• _Task 1_:
Print the passage on the excise ruling from "The requirements of" up to and including "not been substantiated.".
• _Task 2_:
Answer these questions from the passage on the excise ruling:
(a) Which court made the observation in the case of M/s Madura Coats?
(b) Which material did the respondents use in a negligible quantity?
(c) Which notification's requirements are said to have been made out?
• _Task 3_:
Pick up the passage on the excise ruling after its final sentence and continue writing it.

Collector has stated that there was no connection between the raw material supplied for the job and the processed articles. The Tribunal in 1985 ECR 2188 (Bombay Foods (P) Ltd. v. C.C.E., Bombay) had an occasion to consider the identical issue. After referring to number of judgments on the issue, the Tribunal referred to Anup Engg. (1978 (2) E.L.T. J533) wherein it is stated that the Notification itself contemplated "manufacturing process" and observing that the manufacture does result in some change in the material; otherwise, it would not be manufacture within the meaning of Section 2(f) of the Central Excise Act and held, that the view of the excise authority to the effect that in ease of their doing a change in the original article, the Notification would not apply, was untenable. In the case of M/s Madura Coats (1980 (6) E.L.T. 582), the Calcutta High Court has observed that the explanation did not forbid supply of any material for doing the job work and granted relief for the job work. The use of negligible percentage of job workers own material was held to be of an incidental nature. Following these rulings, the Appellate Collector was right in holding that merely on the use of a negligible qty. of cadmium, the benefit of the notification should not be denied, to the respondents.

The requirements of Notification 119/75-CE have been made out and the grounds on which the Revenue seek to set aside the order have not been substantiated.

• _Data provided_:
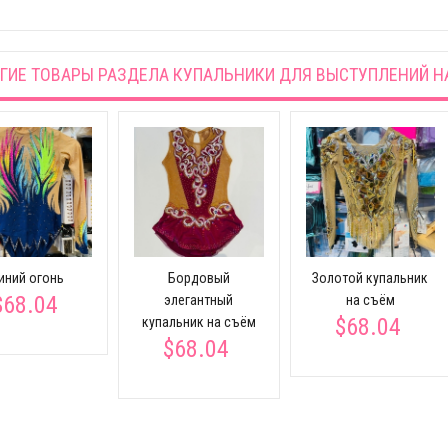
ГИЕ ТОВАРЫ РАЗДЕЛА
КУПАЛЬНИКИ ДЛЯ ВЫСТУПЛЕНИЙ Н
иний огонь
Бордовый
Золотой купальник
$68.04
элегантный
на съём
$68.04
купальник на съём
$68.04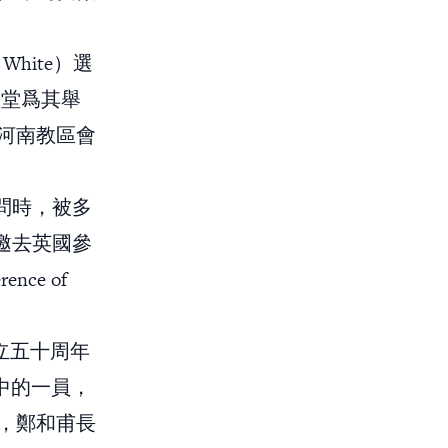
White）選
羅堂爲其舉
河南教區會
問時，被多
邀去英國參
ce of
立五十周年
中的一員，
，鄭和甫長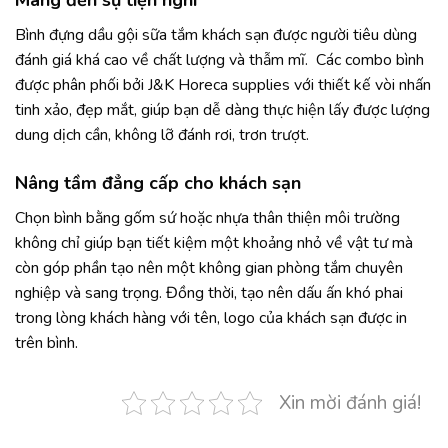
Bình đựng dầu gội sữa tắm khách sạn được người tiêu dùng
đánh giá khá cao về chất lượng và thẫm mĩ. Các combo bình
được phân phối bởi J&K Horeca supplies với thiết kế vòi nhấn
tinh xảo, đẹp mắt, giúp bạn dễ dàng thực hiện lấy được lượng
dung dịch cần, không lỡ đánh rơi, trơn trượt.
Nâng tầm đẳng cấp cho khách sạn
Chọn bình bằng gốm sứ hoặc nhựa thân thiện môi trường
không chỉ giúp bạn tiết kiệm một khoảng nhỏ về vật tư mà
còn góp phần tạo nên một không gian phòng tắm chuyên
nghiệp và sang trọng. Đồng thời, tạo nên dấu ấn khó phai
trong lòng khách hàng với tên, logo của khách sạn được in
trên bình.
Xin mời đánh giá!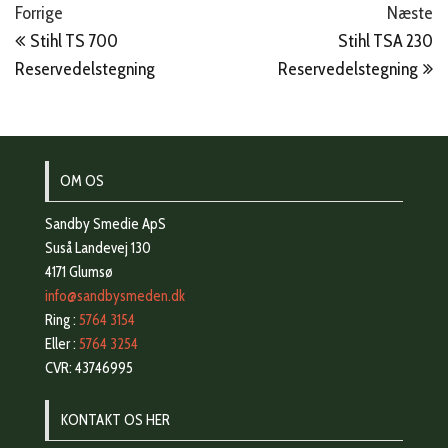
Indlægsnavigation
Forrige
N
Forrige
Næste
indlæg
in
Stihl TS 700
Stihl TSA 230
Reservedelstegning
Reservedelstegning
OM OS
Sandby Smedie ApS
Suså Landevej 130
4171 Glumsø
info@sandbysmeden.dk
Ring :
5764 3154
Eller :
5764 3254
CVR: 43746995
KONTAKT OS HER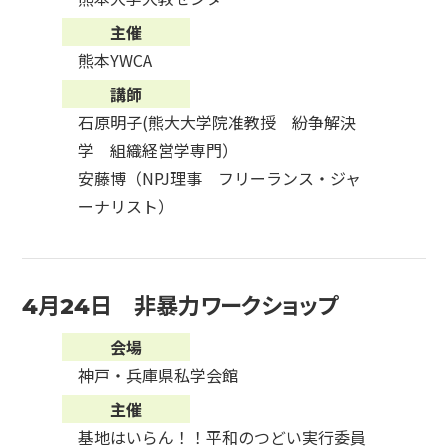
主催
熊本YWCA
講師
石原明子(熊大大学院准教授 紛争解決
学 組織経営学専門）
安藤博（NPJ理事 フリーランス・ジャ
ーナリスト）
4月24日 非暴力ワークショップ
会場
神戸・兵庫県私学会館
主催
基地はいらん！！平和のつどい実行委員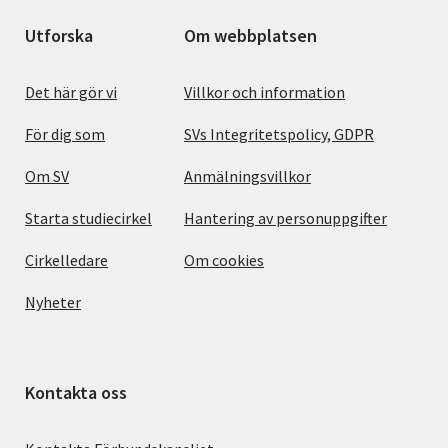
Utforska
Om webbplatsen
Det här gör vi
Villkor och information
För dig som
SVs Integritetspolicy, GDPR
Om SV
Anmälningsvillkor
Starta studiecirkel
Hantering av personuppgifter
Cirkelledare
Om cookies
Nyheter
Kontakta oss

...

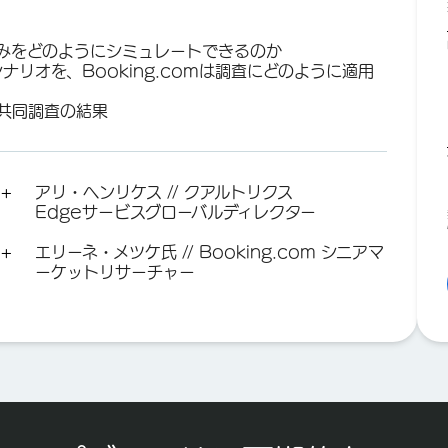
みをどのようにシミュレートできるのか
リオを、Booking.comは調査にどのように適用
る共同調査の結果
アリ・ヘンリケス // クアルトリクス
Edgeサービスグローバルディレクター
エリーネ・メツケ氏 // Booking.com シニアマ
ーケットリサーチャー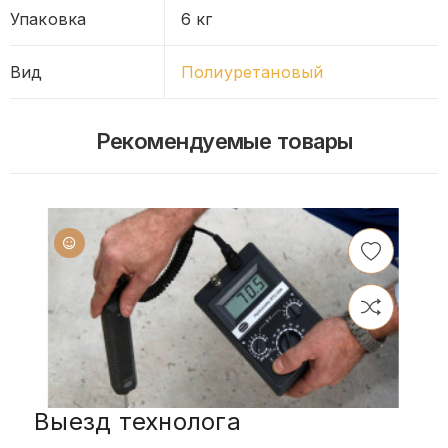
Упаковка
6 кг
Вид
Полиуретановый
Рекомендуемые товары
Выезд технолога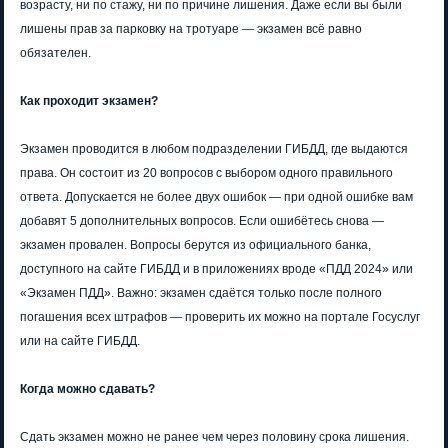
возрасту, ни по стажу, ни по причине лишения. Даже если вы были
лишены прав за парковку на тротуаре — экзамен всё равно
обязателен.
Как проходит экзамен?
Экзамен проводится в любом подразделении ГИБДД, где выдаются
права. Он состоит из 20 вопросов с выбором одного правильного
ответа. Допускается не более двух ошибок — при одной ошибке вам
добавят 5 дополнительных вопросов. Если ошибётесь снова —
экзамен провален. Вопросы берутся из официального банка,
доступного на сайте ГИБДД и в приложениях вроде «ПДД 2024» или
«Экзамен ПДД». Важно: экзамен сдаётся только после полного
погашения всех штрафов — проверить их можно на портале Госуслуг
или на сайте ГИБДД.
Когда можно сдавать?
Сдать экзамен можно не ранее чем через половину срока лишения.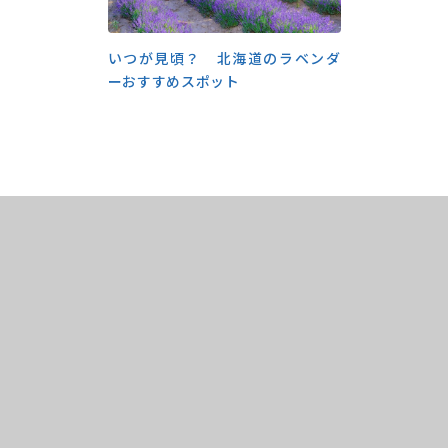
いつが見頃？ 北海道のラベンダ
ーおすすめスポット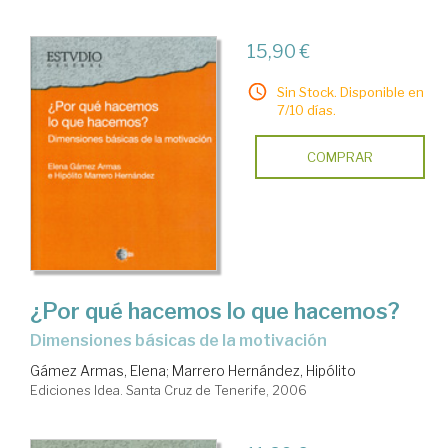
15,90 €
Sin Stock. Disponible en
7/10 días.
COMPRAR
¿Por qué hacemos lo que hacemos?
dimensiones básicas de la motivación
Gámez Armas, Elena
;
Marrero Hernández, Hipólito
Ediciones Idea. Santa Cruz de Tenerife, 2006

• _Reply 1_:
The requirements of Notification 119/75-CE have been made out and the grounds on which the Revenue seek to set aside the order have not been substantiated.

• _Reply 2_:
(a) The Calcutta High Court.
(b) Cadmium.
(c) Notification 119/75-CE.

• _Reply 3_:
8. Even otherwise, we find that the show cause notice has alleged suppression of facts. There is no finding to that effect and the letter dt. 15.11.75 to the department by the respondents informing them about the nature of the manufacture shows that the plea of the suppression has not been made out. Even the Asstt. Collector appears to have been satisfied about it and that is the reason why he has not given any specific finding on that aspect nor has he imposed any penalty.

9. Viewed in any aspect, we find that there are no grounds to set aside the impugned order. The appeal is, therefore, dismissed.

10. I have several reservations about the learned brother's conclusions on job work under Notification No. 119/75-CE and their relation to these calots made by Union Carbide. But, the merits of this dispute cannot be investigated since the demand is a afflicted by a serious malady-a malady that destroys it.

11. The department appeal said there was suppression of facts by the company to avoid payment of duty. But the Assistant Collector does not say so and he arrives at no findings that suppression caused the loss of duty. And the testimony of this is the absence of any chastisement in the shape of a penalty as I expect to be meted out whenever any person deceives the custodians of the law to make wrongful gain for himself. I am not able to accept a report of suppression or deception if the adjudicator under Central Excise Law does not administer the law's corrective to warn the trespasser for the future; unless, the course, there are good reasons for not doing so. There is no reason here, leave alone a good one. Therefore, it is clear there was no suppression. The demand is time barred and I pronounce it unenforceable.